What’s that? You’ve never heard of a Tean (tea-an), much less how to nab one? They are less common than they once were thousands of years ago in the deserts of Jordan. The locals here say that the best way to catch one is to lie in wait near a desert oasis with a pottery bowl filled with water. When they walk up to take a drink…POOF! – you grab ‘em by the toe. If he hollers…
OK, I can go no further. I have to break it to you. There are no such things as Teans. I just said that since reading about ancient pottery shards seems so much less interesting. I assure you, however that is NOT the case. There were, however, Nabateans, which was a group of Nomads that settled in southern Jordan circa 600 B.C. They were like, “Hey y’all, this here running around with our camels and tents all the time sucks.”
So, instead they decided to corner the trading business in the region and BAM, before you know it, they were the Wal-Mart of the desert without all the plastic food storage containers, expensive oil changes, cheap car stereos and Dale Earnhardt tribute t-shirts. According to yourdiscovery.com (Hey you scholars, cut me some slack, it’s 2:30 am. I don’t have time to cite real sources. This is history for the masses in 30 second word-bites) the Nabateans traded over multiple continents, including Asia, Rome, Africa, Europe and North and South America. Just making sure you were still with me. Bush fans, Rome wasn’t a continent (just like Africa wasn’t a country) and if they could’ve made it to the New World, we wouldn’t have to celebrate they guy who murdered indigenous populations by gorging ourselves with the most foul-tempered fowl annually. So..for real, they did trade ivory, spices, precious materials etc. over China, Rome, India, Syria, and Egypt. (thanks yourdiscovery.com). During their reign, they carved out magnificent buildings from the local red limestone, which we will be visiting soon on our trip to Petra. Think Indiana Jones or search for Petra online and you’ll be bombarded with pictures and info.
Why am I carrying on about this you ask? Mainly, because you’re still reading, so stop complaining. If it was that bad, you would’ve stopped. But really, this leads to what we did today in Jordan, after a brisk morning walk and breakfast of course.
Today, our team toured the American Center for Oriental Research (ACOR). For those of you who don’t know about ACOR, (probably most of you who aren’t archaeologists or anthropologists) let it suffice to say that it is one of the coolest places a history geek could be. On the walls, there are examples of hand-embroidered Palestinian clothing. They have an excellent collection of artifacts, including reconstructed pottery recovered from Petra that puts our modern stoneware to shame. I can tell you this is a fact. I held a 2300 year old (approx.) bowl in my hand that weighed about as much as a few sheets of paper. I really almost wanted to wet myself. I think our group must have said “wow” about 5000 times in an hour. No joke. The tour, led by soon-to-be Asst. Director Sarah Harpending, was top-notch. I have to give her credit. She’s an English speaker and speaks Russian and Arabic. Those people are awesome.

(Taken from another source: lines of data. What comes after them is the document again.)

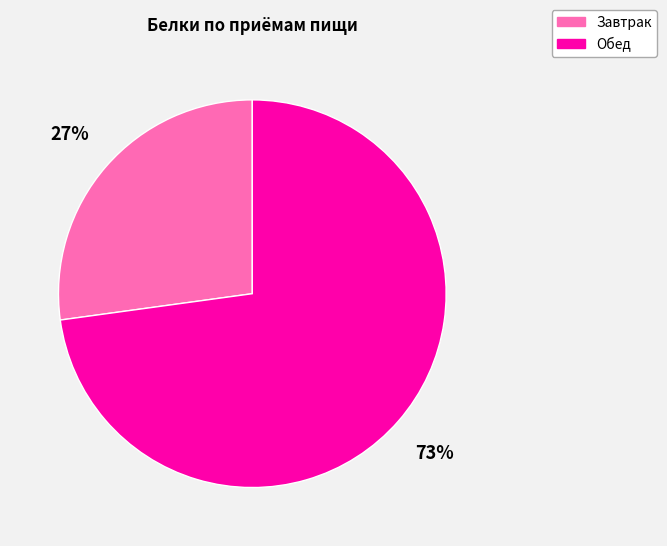

Between Завтрак and Обед, which is larger?

Обед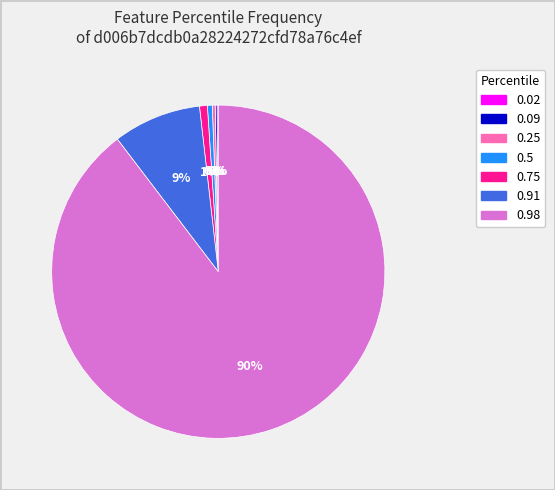

Combined, do 0.91 and 0.5 account for over 50%?

No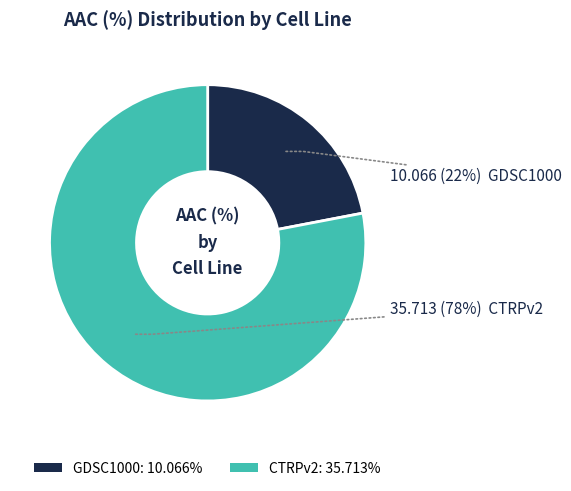

The CTRPv2 slice represents 78% of the pie. True or false?

True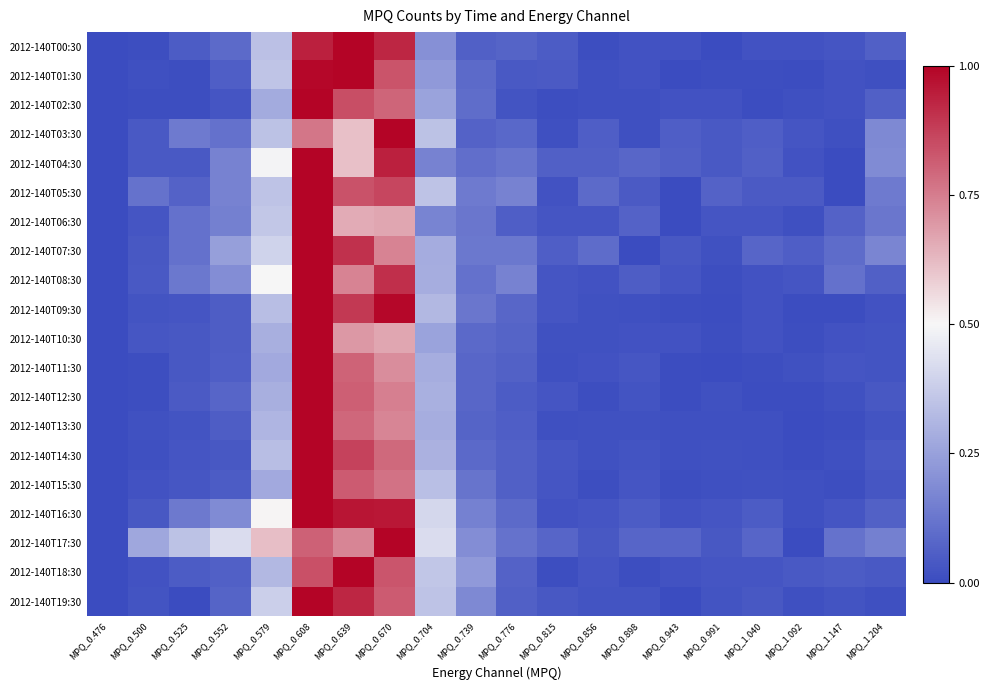

At which category is the sum across all series the highest?

MPQ_0.608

From there, we moved on to our Amman Rotary Club Banquet at the Landmark Hotel. 5 Stars. Simply awesome, unless you’re not really into marble and hand carved wood, awesome rooms and a really cool swimming pool. Then it would probably suck and you should consider staying at our hotel – Amman International Hotel. The accommodations are excellent, the staff is phenomenal, but just don’t expect a single cab driver in Jordan to be able to find it.
At the banquet, hosted by soon-to-be Rotary Club President Daoud (a UWGB Alum), we made some awesome contacts, including Urs, whose position will not be mentioned. He was kind enough to give us his interpretation of Insha Allah in a cultural context. While it technically means “God Willing”, he pointed out that American soldiers he served with told him it means not a freakin’ chance (words slightly modified for the sake of keeping the article PG.) He did give one of our group members a great contact to learn more about the British Mandate system.
I was able to make a contact as well. His name is Dr. Samuel. Since I haven’t told him I’m writing about him, I’ll leave his last name off. He is going to hook me up with the head of an Arabic language school, Mark LeChance (sp?) so that I can get some ideas for the text book I’m writing. He also invited me to the Evangelical Free Church, which I’m looking forward to attending.
As you can tell, it was a busy day. I would be remiss if I didn’t relate the story of our attendance of the World Cup Semi-finals at a trendy restaurant in Amman called the Blue Fig. I’ll keep it brief. Jay Harris was kind enough to reserve us some space in front of the big screen on the couches for the game. I was convinced that Germany would win. Apparently I know less about football (soccer for you Americans) than a German octopus, who picked the Spaniards to triumph. Mr. Octopus picks the winner of each game by placing more of his tentacles on a box holding the country’s flag that he thinks will win. He is six for six so far. I am 0 for 1. I hope I’m right about the Netherlands beating the pants off of Spain though. That would be a nice way to let the Spanish know that if you ain’t Dutch, you ain’t much.